--- Provided information ---
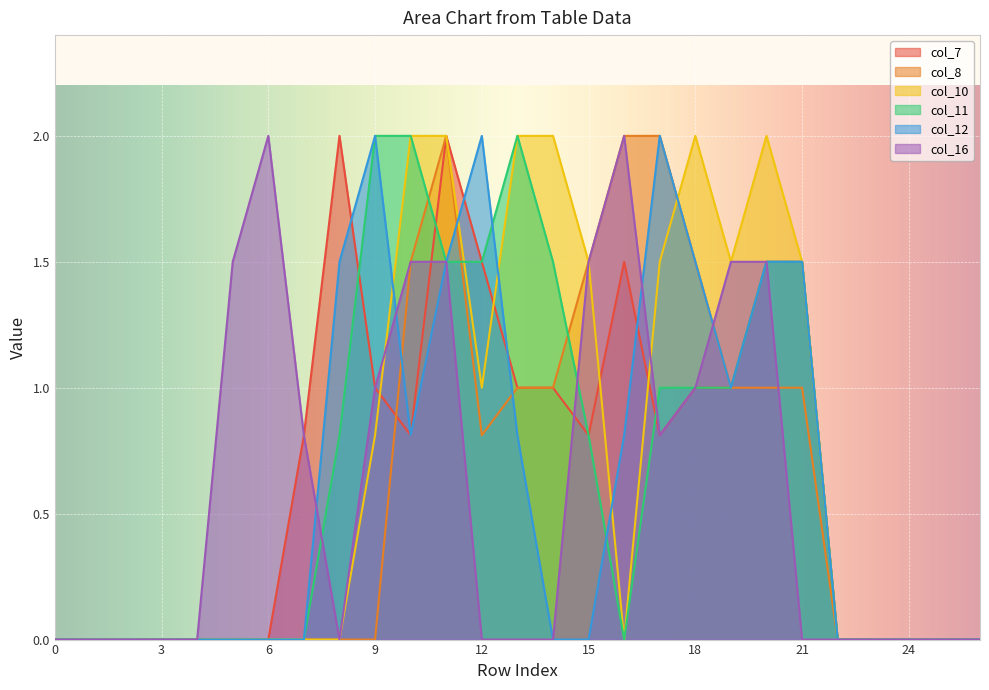

At which label is col_16 closest to 1?

9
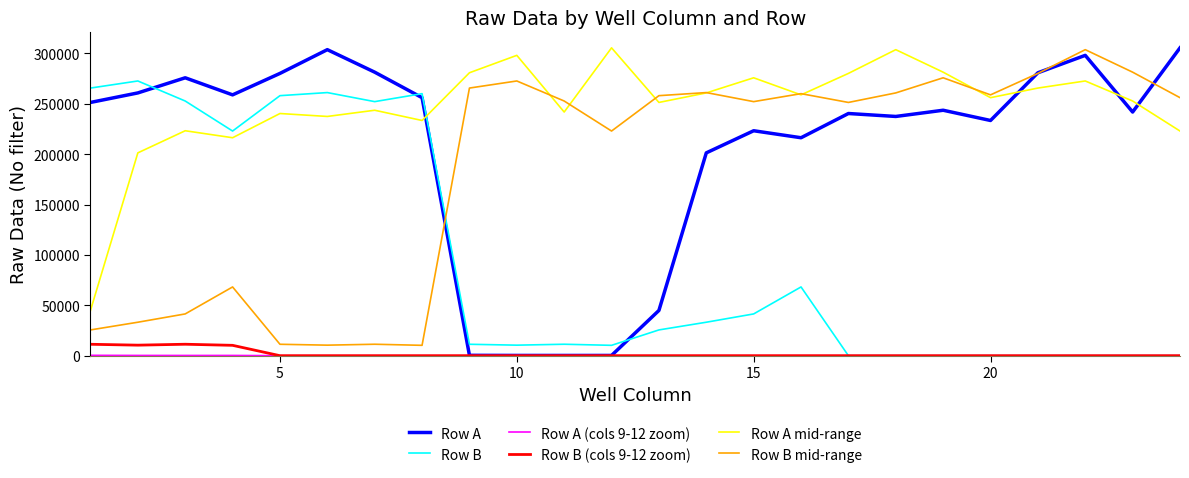

What is the highest value of the Row B series?

272635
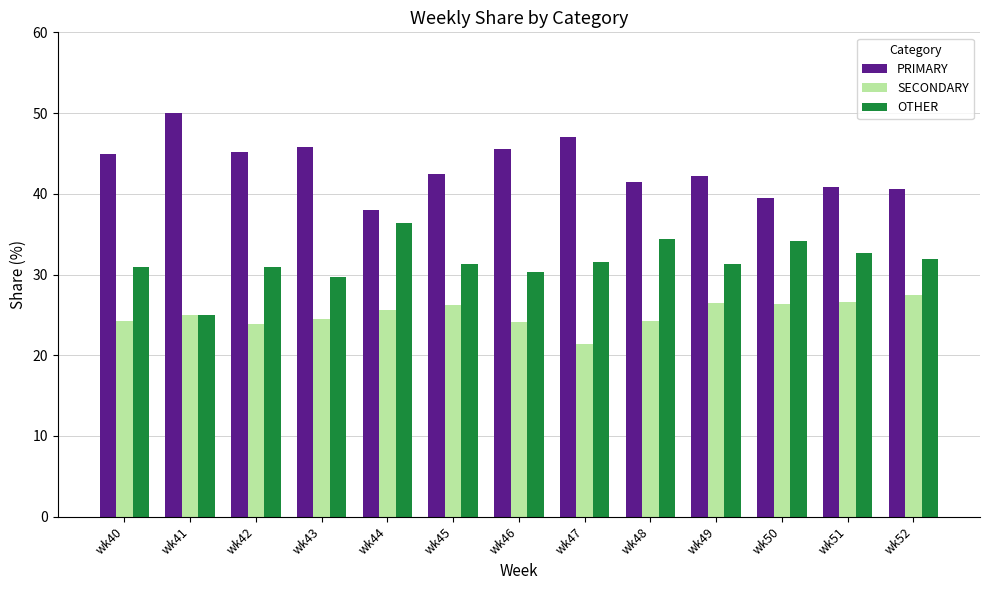

Rank the series at wk43 from lowest to highest value.

SECONDARY, OTHER, PRIMARY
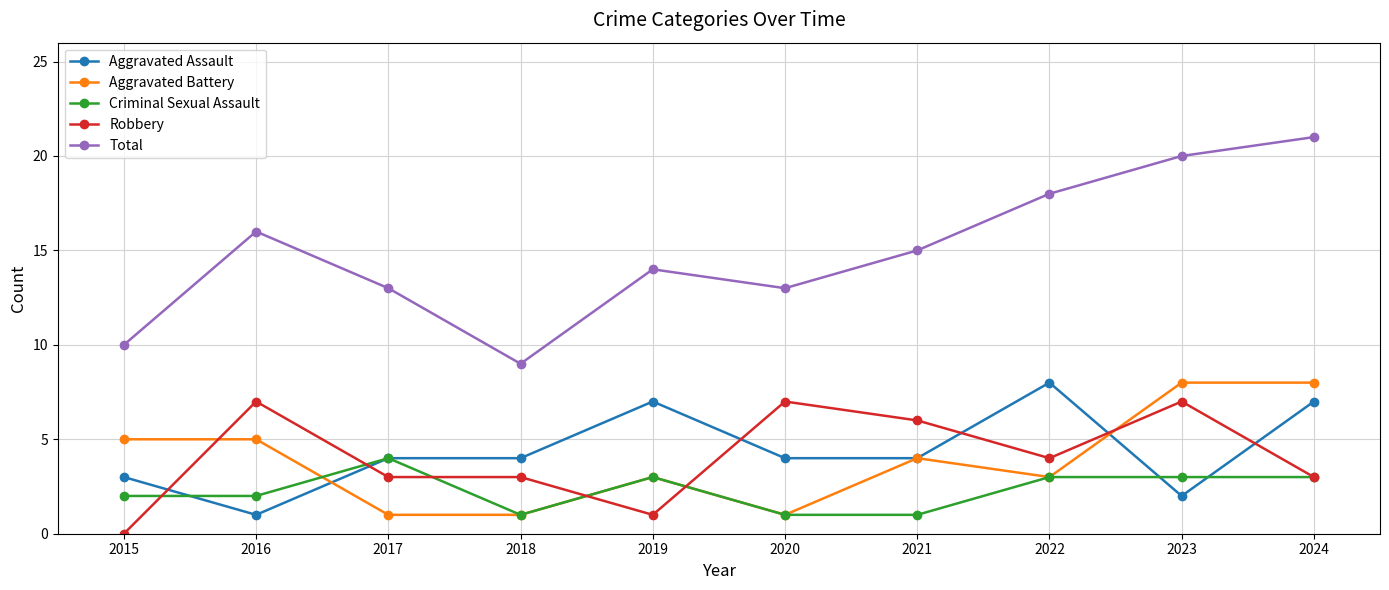

How many data points in Total are less than 15?

5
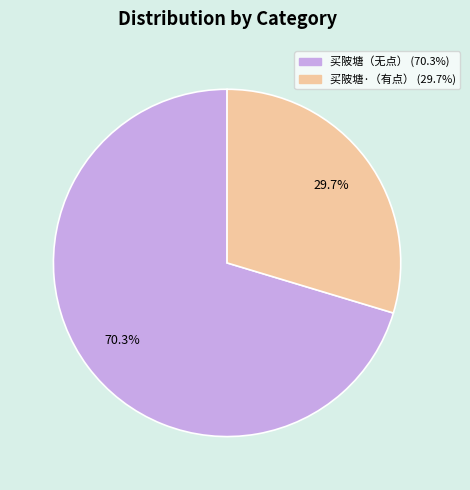

Is there a majority slice in this chart?

Yes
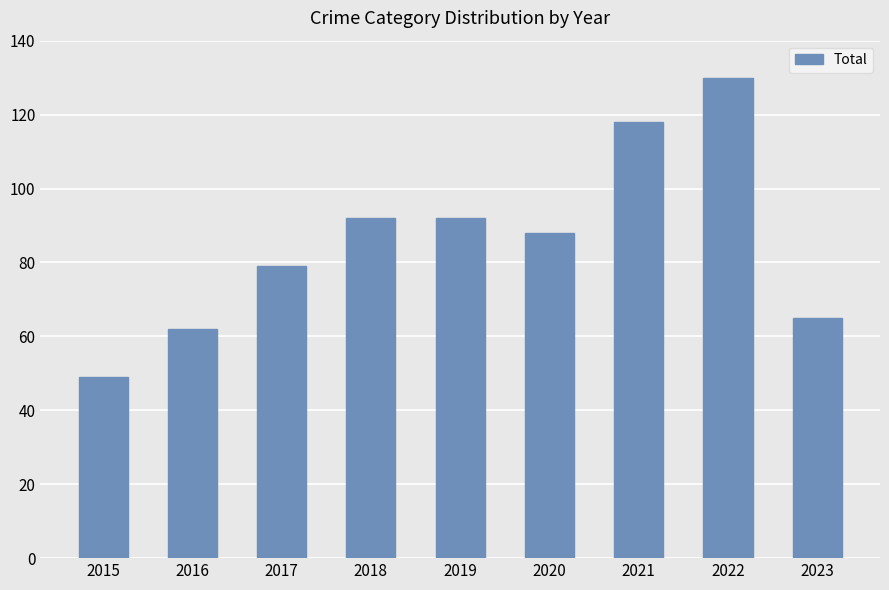

How many categories are shown in the chart?

9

--- Requirement ---
Return every one of the records above verbatim, line for line, and omit the pictures from your answer.

--- Problem solution ---
At which label is col_16 closest to 1?

9

What is the highest value of the Row B series?

272635

Rank the series at wk43 from lowest to highest value.

SECONDARY, OTHER, PRIMARY

How many data points in Total are less than 15?

5

Is there a majority slice in this chart?

Yes

How many categories are shown in the chart?

9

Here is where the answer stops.